Reading text:
Reduce, Reuse, Recycle: Diesel Technology in the Circular Economy

How the diesel industry, and the products developed by leading manufacturers, are vital to protect our health, our planet and sustain economic prosperity.

There is a lot going on across the globe these days. As we all try to stay safe and healthy, we should not forget the health of the planet as this week marks the 50th anniversary of Earth Day. The central tenet of the annual event is to take notice of the many ways we can all make changes, large and small, to promote a sound environment. One of the mantras that help us focus on these changes is “Reduce, Reuse, Recycle” and the many products and innovations developed by the leaders in diesel technology take this into account every minute of the day. We will walk you through how the diesel industry, and the products developed by leading manufacturers, are vital to protect our health, our planet and sustain economic prosperity.


Diesel engines are known for their efficiency and super fuel efficiency helping to reduce the consumption of finite energy resources. Diesel is the technology of work powering our nation’s commercial trucking fleet and even larger applications like marine vessels, locomotives and stationary industrial power units. The latest innovations help make the fuel sipping properties of diesel technology even more fuel efficient. 

One of the most visible applications of diesel technology to our everyday lives are large over-the road trucks. Replacing a single older generation Class 8 truck with a more fuel efficient model sitting on a dealer lot right now, can save 960 gallons of fuel year translating into almost 10 tons of greenhouse gas emissions eliminated. The truck of the near future will be even more fuel efficient and the fleet of these much more efficient trucks are projected to reduce the consumption of 130 billion gallons of fuel between 2010 and 2030. These benefits are similar to taking all cars and pickup trucks off the road for a year.

Diesel is a technology of continual improvement and adaptation. Leaders in diesel technology have incorporated hybrid technology along with advanced fuel efficient engines to deliver big benefits to very big applications, like marine vessels. A local marine vessel operator on the Great Lakes replaced four older vessels with new models that incorporate near-zero emissions diesel engines along with hybrid drive technology to save about 34,000 gallons of fuel each year.   

It is probably a safe bet that many of us are not in the market for a new Class 8 truck or tug boat, we most likely own or lease a car and that vehicle is more than likely a pickup truck or SUV. Today, there are quite a few diesel options in these best selling vehicle types and when choosing a diesel, you can reduce fuel use. A typical full-size diesel pickup can save about 200 gallons of fuel per year compared to a comparable gasoline model. If all full-size pickups sold in the U.S. were diesel, we could reduce the consumption of about 500 million gallons of fuel.

Provided records:
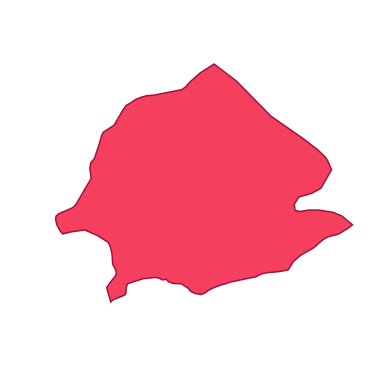 the district of Baoro, Nana-Mambéré, Central African Republic, rotated 247°
{"feature_id": "33826404B60338684619617", "entity_name": "Baoro", "entity_type": "district", "adm_level": 2, "iso_a3": "CAF", "parent_name": "Central African Republic", "parent_adm1": "Nana-Mambéré", "projection": "robinson", "projection_center": [16.033, 5.49], "detail": "fine", "context": "isolated", "style": "filled", "palette": "rose", "viewbox_px": 384, "rotation_deg": 247, "n_neighbors": 0, "source": "geoboundaries", "source_scale": "gbopen_adm2", "svg_char_len": 1724}
<svg xmlns="http://www.w3.org/2000/svg" viewBox="0 0 384 384"><g transform="rotate(247 192 192)"><path d="M99.1,326.9L111.5,320.5L118.3,313.8L125.9,301.6L130.1,291.4L131.8,284.0L134.7,279.6L140.9,281.5L143.9,285.9L145.7,288.4L144.0,301.6L145.1,312.2L152.6,322.1L158.0,329.2L167.7,329.1L171.6,328.5L181.6,324.3L197.9,315.1L230.9,294.3L276.8,276.2L301.2,262.3L298.5,246.3L294.1,233.1L291.4,227.6L290.2,222.6L296.2,194.2L298.3,188.2L299.1,181.9L299.2,176.4L298.6,173.0L297.8,169.0L297.5,165.4L294.1,159.9L284.1,146.6L283.4,143.6L282.6,139.0L281.8,133.9L279.8,131.3L270.9,124.1L261.0,115.2L258.4,110.1L253.7,107.2L243.9,104.5L235.5,93.1L228.3,83.6L225.5,79.6L224.2,75.6L224.1,70.8L224.1,65.0L224.0,60.6L222.9,57.4L220.1,55.7L214.2,54.8L208.0,55.3L203.9,56.6L202.5,65.3L199.0,78.4L189.1,87.8L178.2,95.3L172.2,95.3L167.3,94.4L163.1,93.1L160.0,91.9L156.2,90.8L152.0,91.2L147.7,91.0L145.2,89.4L141.2,82.3L137.4,76.2L133.5,75.5L122.5,74.3L123.6,76.7L123.4,88.2L123.7,90.8L126.3,92.5L129.0,93.7L130.2,94.6L132.7,96.6L132.4,101.4L132.0,105.4L131.6,109.2L131.1,113.8L130.6,115.3L127.9,124.4L125.6,128.0L122.6,130.5L121.6,134.2L118.5,135.4L115.2,138.8L114.2,140.7L111.8,146.2L105.0,150.8L100.7,152.1L97.0,155.7L94.0,160.5L94.0,164.6L94.8,167.5L95.1,169.4L95.4,173.1L95.3,177.0L95.1,181.2L94.9,183.7L94.4,186.6L94.3,190.9L90.3,211.6L88.9,217.5L89.2,219.7L89.4,222.2L89.2,225.3L88.4,229.3L87.4,232.6L86.3,236.0L85.3,239.0L83.8,244.9L83.0,248.8L82.8,250.5L84.5,252.5L86.0,255.0L88.4,258.0L88.9,259.8L90.0,263.2L91.2,267.0L91.6,269.0L91.9,272.4L92.2,275.0L93.0,281.2L93.5,283.8L94.9,287.5L96.2,291.5L97.1,295.1L97.6,299.5L97.0,304.0L96.3,307.8L96.1,310.8L97.5,320.9L99.1,326.9Z" fill="#f43f5e" stroke="#9f1239" stroke-width="1.5"/></g></svg>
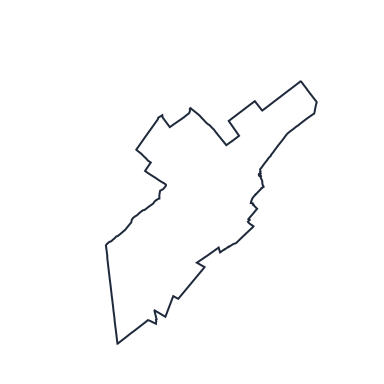 outline of Agigea, Constanta, Romania, rotated 320°
{"feature_id": "2599482B70645181256609", "entity_name": "Agigea", "entity_type": "district", "adm_level": 2, "iso_a3": "ROU", "parent_name": "Romania", "parent_adm1": "Constanta", "projection": "equal_earth", "projection_center": [28.603, 44.096], "detail": "fine", "context": "isolated", "style": "outline", "palette": "slate", "viewbox_px": 384, "rotation_deg": 320, "n_neighbors": 0, "source": "geoboundaries", "source_scale": "gbopen_adm2", "svg_char_len": 5806}
<svg xmlns="http://www.w3.org/2000/svg" viewBox="0 0 384 384"><g transform="rotate(320 192 192)"><path d="M250.1,234.1L250.3,233.8L250.4,233.7L250.4,233.4L250.2,233.3L250.2,233.2L250.3,233.0L250.5,232.5L250.8,231.9L251.2,230.9L251.4,230.7L251.6,230.3L252.1,229.8L252.4,229.4L252.6,229.2L252.8,228.7L253.1,228.1L253.3,227.7L253.3,227.4L253.4,226.8L253.5,226.3L253.7,225.9L253.8,225.4L254.1,224.9L254.2,224.7L254.3,224.4L254.5,224.3L254.7,224.2L254.8,224.2L254.8,224.3L254.8,224.5L255.0,224.4L255.0,224.2L255.2,223.8L255.1,223.7L254.8,224.0L254.7,224.1L254.5,223.9L254.3,223.8L254.2,223.5L254.1,223.4L254.0,223.2L253.9,223.0L253.9,222.6L254.1,222.1L254.3,221.8L254.5,221.5L254.8,221.4L255.1,221.2L255.3,221.2L255.5,221.2L255.6,221.4L255.7,221.7L255.8,221.9L256.1,222.0L256.4,222.0L256.5,222.0L256.6,221.7L256.8,221.2L257.1,220.6L257.2,220.3L257.4,220.1L257.7,220.1L257.8,220.1L257.8,219.9L258.0,219.6L258.2,219.3L258.6,218.6L259.0,218.3L259.5,218.2L260.4,218.1L262.5,217.6L263.6,217.3L265.2,216.9L266.5,216.6L269.5,216.0L271.7,215.4L273.7,215.0L274.1,215.0L274.5,215.0L275.2,215.0L275.7,214.9L276.1,214.6L276.4,214.4L278.4,214.0L279.9,213.7L280.2,213.6L282.9,212.9L287.2,211.9L294.1,210.5L296.7,209.9L297.1,209.9L297.5,209.8L297.7,209.6L301.0,208.9L301.8,208.7L303.0,208.6L306.0,208.6L310.2,208.9L312.2,208.9L314.9,209.0L315.5,209.2L316.0,209.3L316.4,209.3L316.7,209.2L317.8,209.2L323.2,209.4L328.6,209.7L331.7,210.0L334.6,210.2L335.3,210.5L335.7,210.5L336.4,210.2L337.7,209.2L339.0,208.1L341.1,206.4L343.7,204.4L344.7,203.8L345.1,203.5L345.4,203.0L345.5,199.4L345.7,195.0L345.8,191.0L345.9,190.0L346.0,187.4L346.2,186.8L346.2,185.9L346.2,185.3L346.3,184.4L346.3,182.2L346.4,181.3L346.6,177.7L346.4,177.2L346.0,176.9L345.7,177.0L298.2,174.8L298.1,174.6L298.5,162.8L293.4,162.5L265.8,161.2L264.2,179.2L255.2,178.8L255.2,178.7L248.4,178.2L248.4,177.1L248.5,173.7L248.5,170.6L248.6,168.8L248.6,165.8L248.6,164.6L248.7,163.2L248.7,162.1L248.7,160.8L248.8,159.7L248.9,158.3L248.8,157.5L248.7,156.7L248.6,155.2L248.5,154.0L248.5,153.1L248.4,152.1L248.3,151.9L247.9,150.5L247.6,149.4L247.5,148.6L247.3,146.0L247.3,145.0L247.2,143.2L247.1,142.3L247.0,141.3L247.0,139.7L246.9,138.0L246.7,136.8L245.8,132.1L245.1,128.8L245.0,128.2L245.0,127.9L244.9,127.9L244.6,126.7L243.9,126.8L242.8,128.2L242.5,128.6L242.3,128.8L241.8,129.1L241.5,129.2L241.1,129.4L241.0,129.5L240.8,129.5L240.3,129.7L240.1,129.7L239.9,129.7L239.6,129.8L239.4,129.8L237.4,129.6L236.6,129.6L236.2,129.6L235.7,129.6L234.8,129.6L233.8,129.6L233.5,129.6L233.4,129.5L232.3,129.4L232.2,129.4L231.9,129.4L231.0,129.4L230.4,129.3L229.6,129.2L229.3,129.2L227.5,129.0L226.4,128.9L223.2,128.6L221.7,128.4L221.0,128.4L219.7,128.3L218.9,128.2L217.3,128.1L216.9,128.0L216.7,128.0L216.8,126.2L216.9,124.5L217.3,118.0L217.4,116.6L217.4,116.0L217.8,115.4L218.6,114.1L215.5,113.6L214.6,113.5L213.8,113.4L213.4,113.8L213.0,114.1L212.6,114.3L212.0,114.5L199.2,117.8L192.5,119.5L186.9,121.0L181.7,122.4L176.5,123.8L176.5,124.0L177.5,129.0L177.8,130.3L177.8,130.5L177.8,131.3L178.0,133.7L178.3,136.0L178.4,136.7L178.4,137.9L178.4,139.4L178.5,140.0L179.4,142.9L169.6,145.7L170.2,148.2L170.9,150.7L171.6,152.9L172.4,155.4L173.2,157.8L174.1,161.3L175.1,164.5L175.6,165.8L176.0,167.0L176.2,167.3L176.3,167.5L176.7,169.5L176.5,170.0L176.2,170.3L175.2,170.6L174.0,170.9L172.1,171.2L171.5,171.2L171.2,171.2L168.5,170.5L167.6,171.2L167.0,171.7L166.2,172.3L165.5,173.0L164.9,173.5L164.5,173.9L164.0,174.6L163.7,175.0L162.8,176.1L162.3,175.8L161.8,175.6L161.3,175.5L160.9,175.4L160.4,175.3L159.3,175.2L159.0,175.2L159.0,175.3L157.9,175.2L157.6,175.2L157.3,175.2L156.8,175.3L156.5,175.4L156.2,175.5L155.8,175.7L155.6,175.7L155.2,175.8L154.9,175.8L154.6,175.9L154.2,175.9L153.9,175.9L153.5,175.8L148.5,175.4L147.0,175.4L145.0,175.3L144.4,175.2L144.1,175.2L143.8,175.1L143.5,174.9L142.6,174.5L142.5,174.4L140.1,174.3L138.8,174.3L137.7,174.3L137.6,174.2L137.1,174.3L136.2,174.5L135.5,174.4L134.4,174.4L132.8,174.1L132.2,174.1L131.4,174.0L130.6,174.0L129.8,174.1L129.4,174.2L129.0,174.3L128.3,174.5L128.0,174.6L127.8,174.7L127.7,174.8L127.4,175.1L126.8,175.5L126.3,176.0L125.9,176.2L125.6,176.3L121.2,177.1L116.1,178.1L114.9,178.0L110.8,178.1L109.4,178.1L108.0,178.0L107.8,178.0L107.2,178.1L106.9,178.0L106.5,177.9L105.6,177.4L105.4,177.4L104.4,177.5L102.5,177.7L102.4,177.7L101.2,177.7L100.2,177.7L99.0,177.8L98.0,177.7L97.7,177.6L97.1,177.2L96.6,177.1L96.0,177.1L95.0,177.1L94.4,177.1L93.3,177.2L92.4,177.3L92.2,177.4L91.7,177.6L85.8,186.9L85.3,187.2L82.3,191.7L80.6,194.3L79.4,196.1L77.9,198.4L75.6,201.9L72.9,206.0L72.2,207.2L71.4,208.3L69.9,210.7L69.1,211.9L65.6,217.2L64.2,219.3L63.3,220.7L63.2,220.9L62.8,221.4L62.2,222.4L61.8,223.0L60.8,224.6L59.7,226.2L59.0,227.3L57.8,229.2L56.4,231.2L53.1,236.3L51.5,238.8L51.0,239.5L49.5,241.6L42.5,252.5L40.4,255.6L37.4,260.3L37.6,260.4L55.6,261.0L56.0,261.1L73.0,261.8L75.4,261.8L75.8,261.8L76.7,263.1L79.7,269.8L80.6,268.9L81.2,268.4L81.4,268.2L81.7,267.7L82.4,266.6L83.1,266.7L86.9,258.8L87.3,258.7L91.4,270.5L110.7,259.7L112.8,265.0L117.8,264.1L153.2,257.7L153.4,257.6L152.2,254.5L150.3,249.3L161.2,250.4L161.4,250.5L176.7,251.7L174.7,256.3L180.1,256.8L180.1,257.0L184.9,257.4L184.8,257.7L190.1,258.4L193.0,259.5L202.1,258.8L216.2,258.0L217.1,257.7L216.7,256.4L216.1,254.5L216.0,253.8L215.7,252.6L215.6,251.5L215.8,250.6L218.3,250.5L218.3,250.4L217.8,249.0L224.5,247.9L231.1,246.7L230.9,244.2L230.8,242.7L230.7,241.9L230.6,241.5L230.5,241.2L231.1,241.0L231.0,240.2L231.3,239.8L231.3,239.7L230.7,239.0L229.9,238.3L230.4,237.9L231.2,237.3L233.8,235.9L234.7,235.5L235.3,235.4L236.5,235.2L238.9,234.7L238.9,234.9L241.1,234.6L246.9,234.0L247.1,233.8L247.4,233.7L247.6,233.7L247.8,233.7L248.0,233.8L248.2,234.0L248.6,234.0L248.8,234.0L249.1,233.9L249.3,233.8L249.6,233.9L250.1,234.1Z" fill="none" stroke="#1e293b" stroke-width="2"/></g></svg>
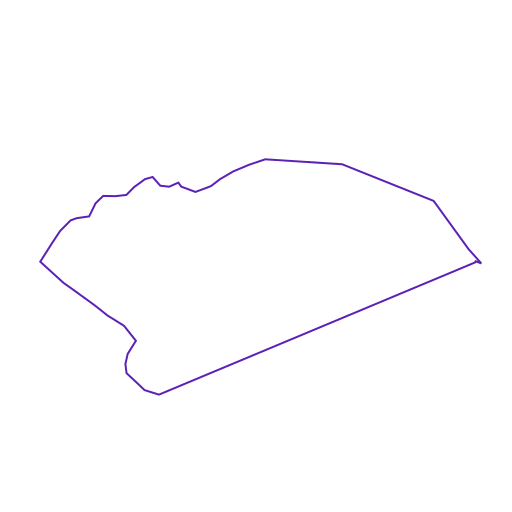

Instructions to follow: Please continue the article on diesel technology in the circular economy, writing what comes next after its last sentence.

Answer to the problem:
While the latest versions of these engines are among the most advanced, many of their parts have been remanufactured  of reused from older units that may have outlived their useful life. Why forge tons and tons of new steel when existing units can be remanufactured from older models? Remanufacturing older engines also keeps these products out of landfills and that is good news for the health of the planet. Even better, it is possible to take these much older engines and remanufacture the technology to meet near-zero requirements while delivering fuel savings and performance benefits. Large engines that power large applications, like locomotives and marine vessels, are in service for many decades. A typical marine workboat is in service for 50 years or more. Replacing a 50 year old engine along with its controls with newly remanufactured technology delivers efficiency and performance.   


One of the benefits of diesel technology is its ability to operate on a variety of advanced biofuels like biodiesel and renewable diesel fuel. These fuels are recycled from waste animal fats and vegetable oils and are capable up reducing GHG emissions up to 80 to 85 percent. As long as we grow soybeans and enjoy hamburgers, we will be able to recycle waste products to deliver very low carbon fuels. Diesel engines are able to operate on blends of biodiesel and can run on 100 percent renewable diesel fuel. The use of these fuels does not require expensive investments in refueling or recharging infrastructure or the purchase of new vehicles, equipment or engines.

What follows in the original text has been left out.